Passo pelo fogo, pela água e, tomando ar, me ergo sobre a terra.  Aqui está a metáfora da descida dos anjos na matéria.  Está a metáfora do nascimento do homem.  Mas está algo mais simples ainda, um prodígio da vontade. A vida que conhecemos é um milagre. Qual a chance de você estar vivo? A única chance razoável que você tem é aquela na qual o universo conspira para isso. E ele o faz de acordo com sua vontade. Pois então, aproveite cada por de sol! Aproveite cada golfada de ar em seus pulmões!  Use sua vontade!  Se ela estiver em sintonia com o universo então você criará mundos.  Terá consciência.  
Veja que vida incrível! A superfície de nossa cápsula está em chamas.  Estamos caindo, estamos rodando a esmo. Estamos sendo resgatados e estamos resgatando nossa vontade.  Estamos respirando. Estamos respirando e celebrando o chão que se aproximou de nós. Usamos toda nossa gravidade para que esse lugar viesse até nós, fosse atraído.  Veja, atraímos um planeta!  Nós, tão leves , atraímos esse colosso.  Nossa gravidade faz ele permanecer aos nossos pés.  Mas essa força fictícia não supera a atração dos abismos espaciais. Um desses abismos revelará um ultimo por de sol. Você estará em paz nesse dia? Porque ele também é hoje. Ele precisa existir em comunhão com seu dia da vontade.  Não é nem uma troca. É uma ação dupla. Cair suavemente e atirar-se decididamente.
Entenda que o espaço é fluido. Sua presença faz o espaço torcer e dobrar a sua volta. Até a luz segue o caminho que sua presença traça no espaço. Em algum momento, e esse momento também é agora, você decidiu criar uma linha cósmica infinita. Um lado você chamou dentro. Outro você chamou fora.  Esse é o mito da queda.  Essa é a crença na separação dos corpos. Adão dormindo sonhando que Eva saiu dele...  
Mergulhar em si mesmo é também subir a montanha. Descobrir isso não é o mesmo que apagar a linha que separa tudo?

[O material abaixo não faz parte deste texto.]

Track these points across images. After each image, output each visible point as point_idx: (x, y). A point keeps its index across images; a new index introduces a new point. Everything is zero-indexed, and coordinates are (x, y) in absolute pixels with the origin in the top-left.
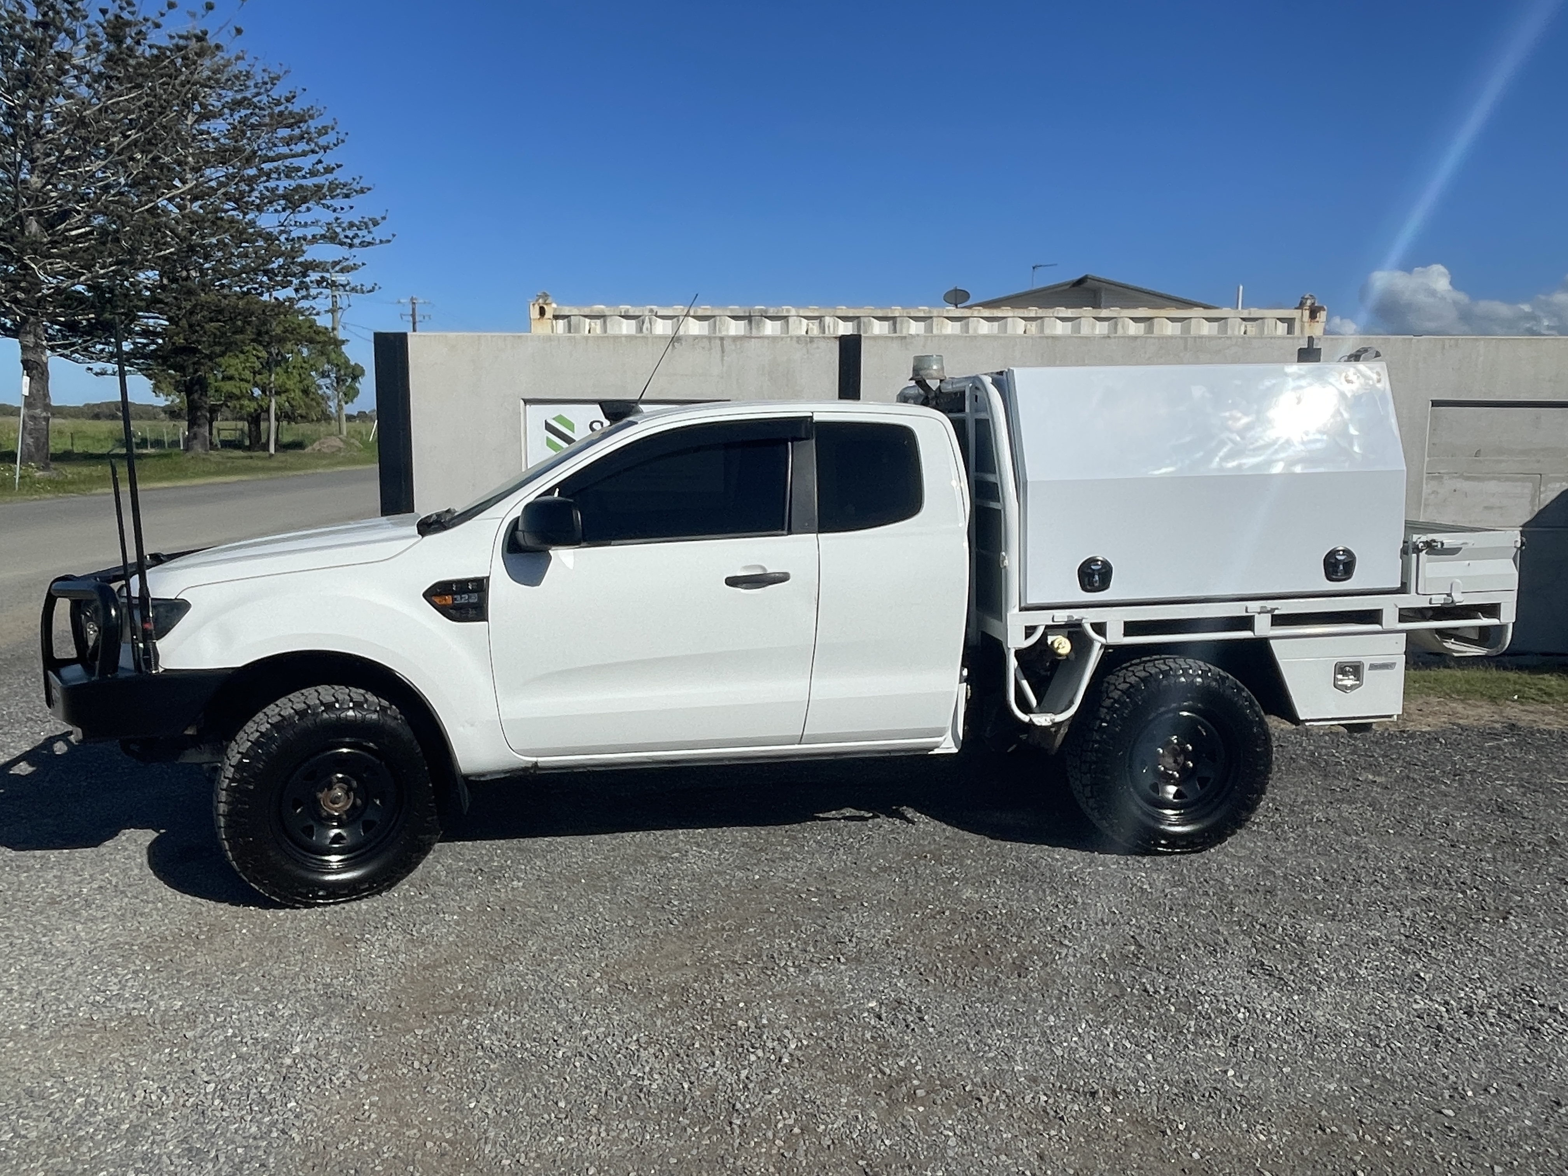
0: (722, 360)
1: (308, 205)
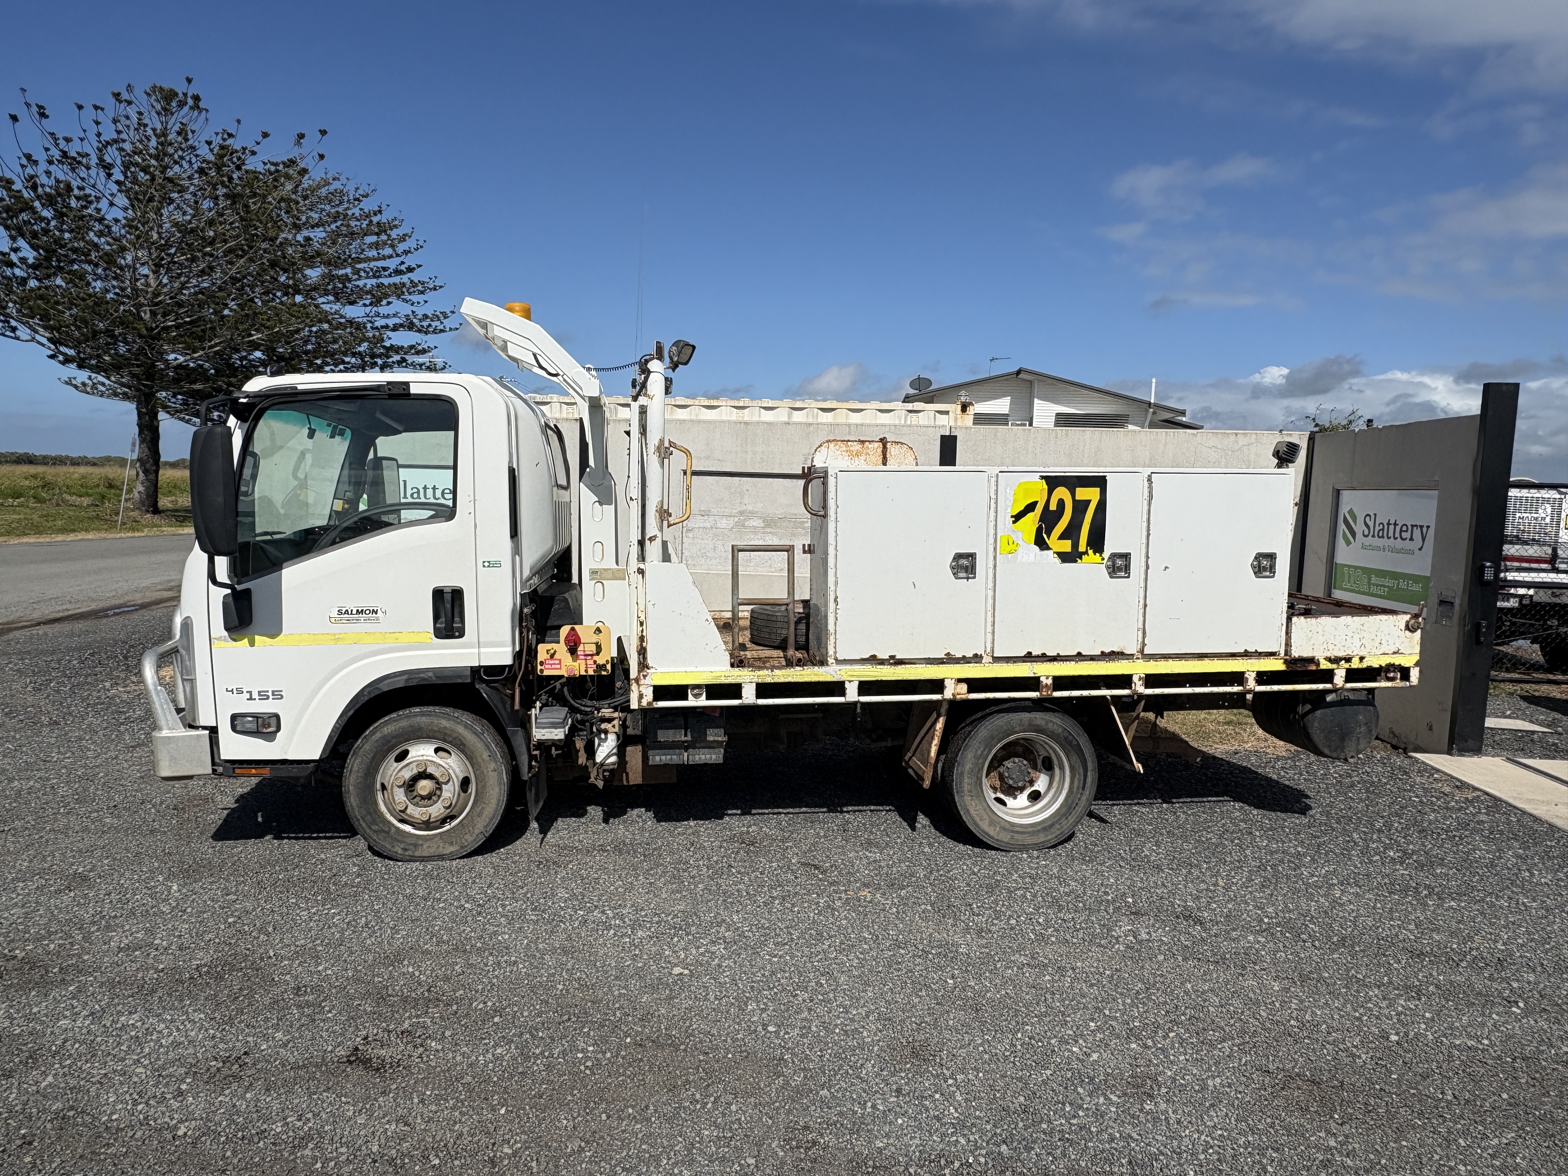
1: (390, 300)
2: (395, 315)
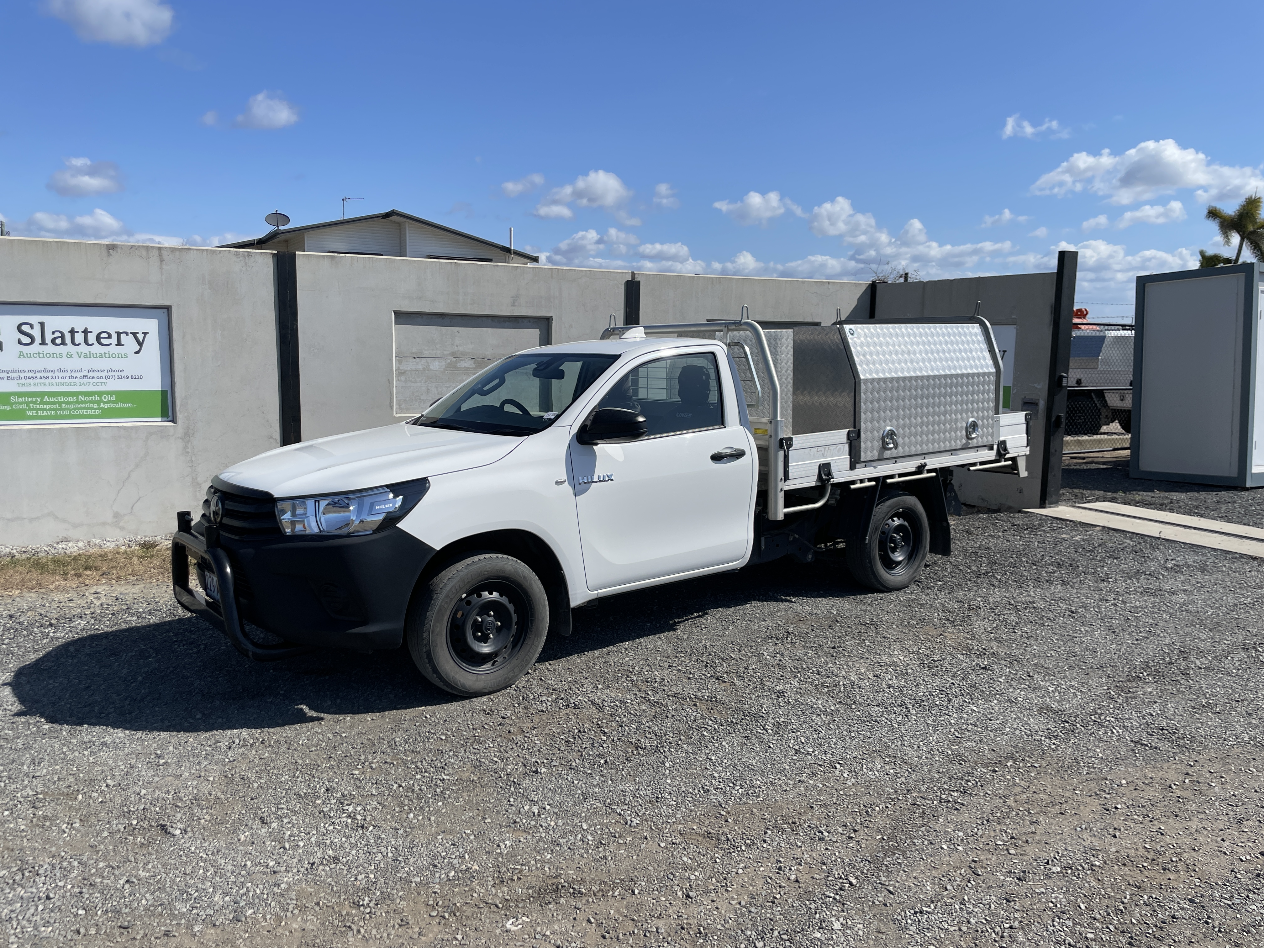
0: (161, 268)
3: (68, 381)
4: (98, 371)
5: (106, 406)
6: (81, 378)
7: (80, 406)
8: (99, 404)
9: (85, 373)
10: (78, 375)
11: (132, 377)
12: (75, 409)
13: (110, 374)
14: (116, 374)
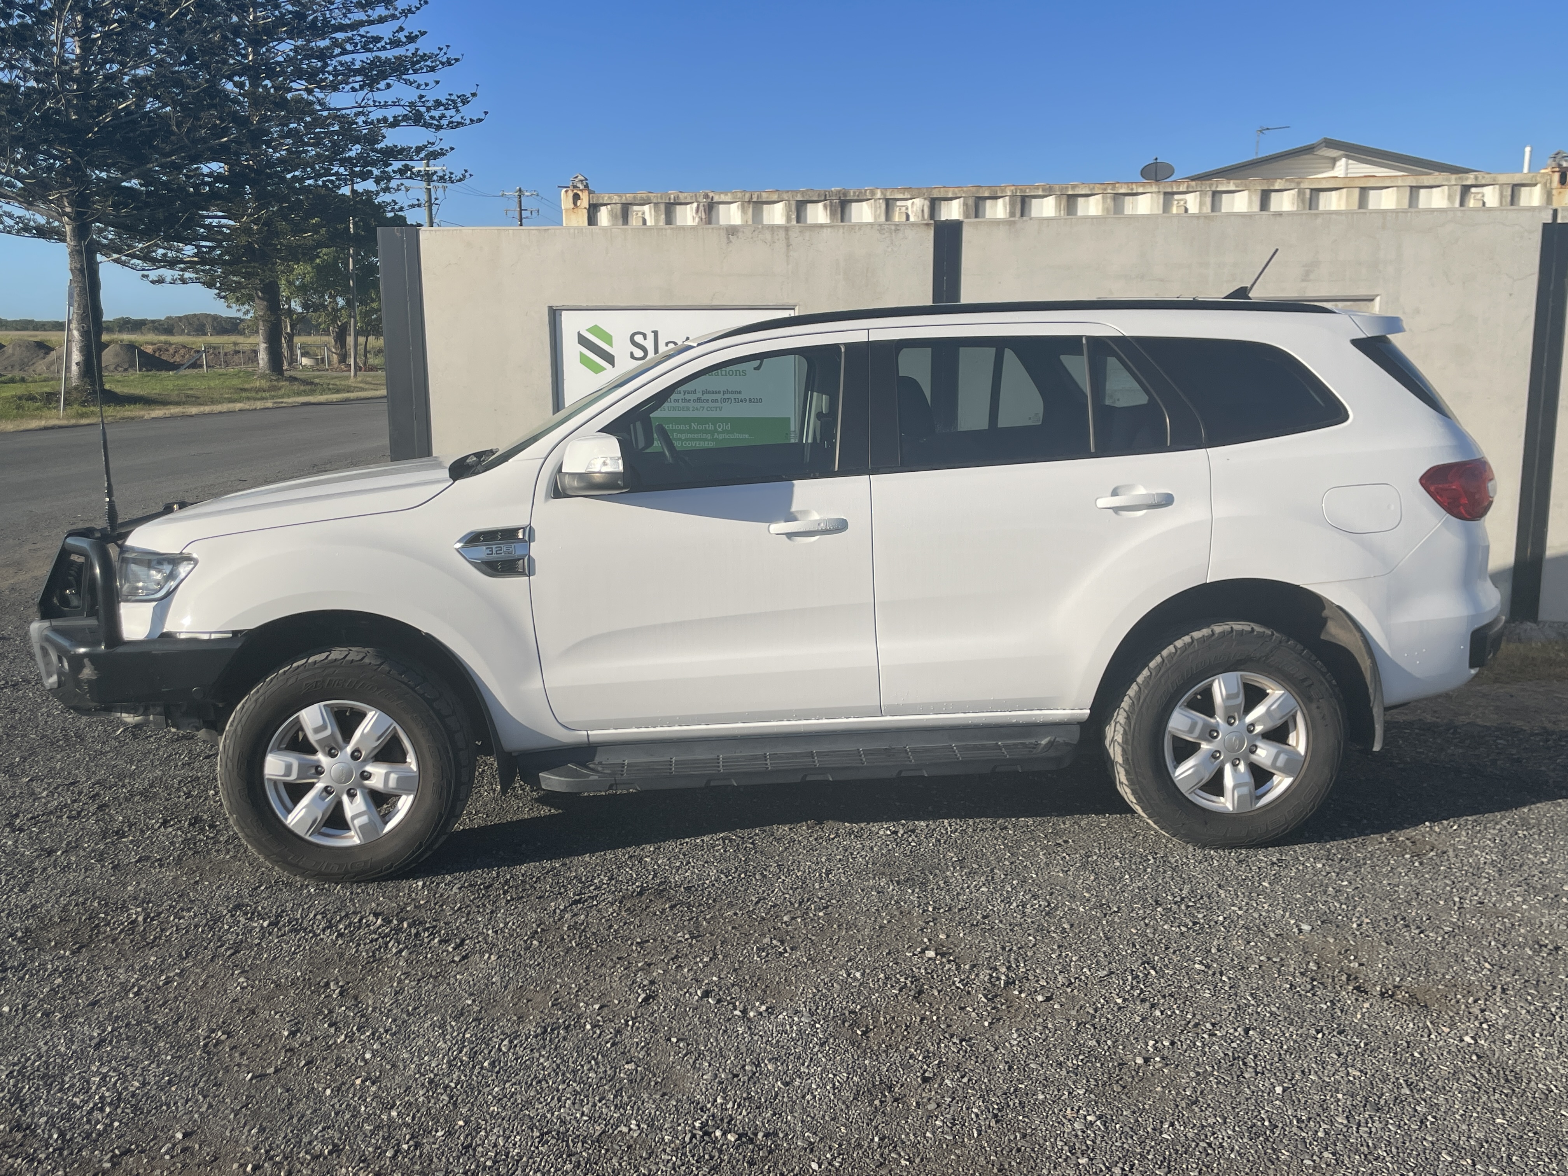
0: (788, 256)
1: (388, 81)
2: (394, 104)
3: (681, 404)
4: (713, 393)
5: (721, 437)
6: (694, 401)
7: (692, 436)
8: (713, 435)
9: (699, 395)
10: (692, 397)
11: (750, 400)
12: (686, 440)
13: (726, 396)
14: (733, 396)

Por isso eu sei que você irá aterrizar em seu lugar abençoado.  Porque até quando me afasto você me invoca e ressurjo ao seu lado, o suficiente para que você se escute. Afinal, essas rádios de notícias apenas enchem o ambiente com uivos de cachorros e canções de ninar.  Todas as notícias do mundo apenas nos põe num sono anestésico. Você deve escutar a si mesmo. Escutar o você que é o seu oposto. Afinal, você inventou a linha!  Essa será sua última conversa. E toda conversa é a última.  Mas esta será uma conversão. Aceitar a morte. Querer a vida. Escolher o lugar. Todos os duplos orbitando como estrelas gêmeas. 
O que eu quero? Eu quero todo ar que preciso. Eu quero o chão. Eu quero a vista das estrelas cadentes arrebentando em explosões fantásticas. Eu quero cortar a linha. Afundar e subir, me despir e vestir o mundo. Eu quero uma gravidade que eu possa superar.  Pois também quero ter forças para me por em pé e contemplar a maravilha desse milagre que é respirar profundamente meu lugar, apesar de tudo. Sim, apesar de tudo, poder sentir: estou vivo.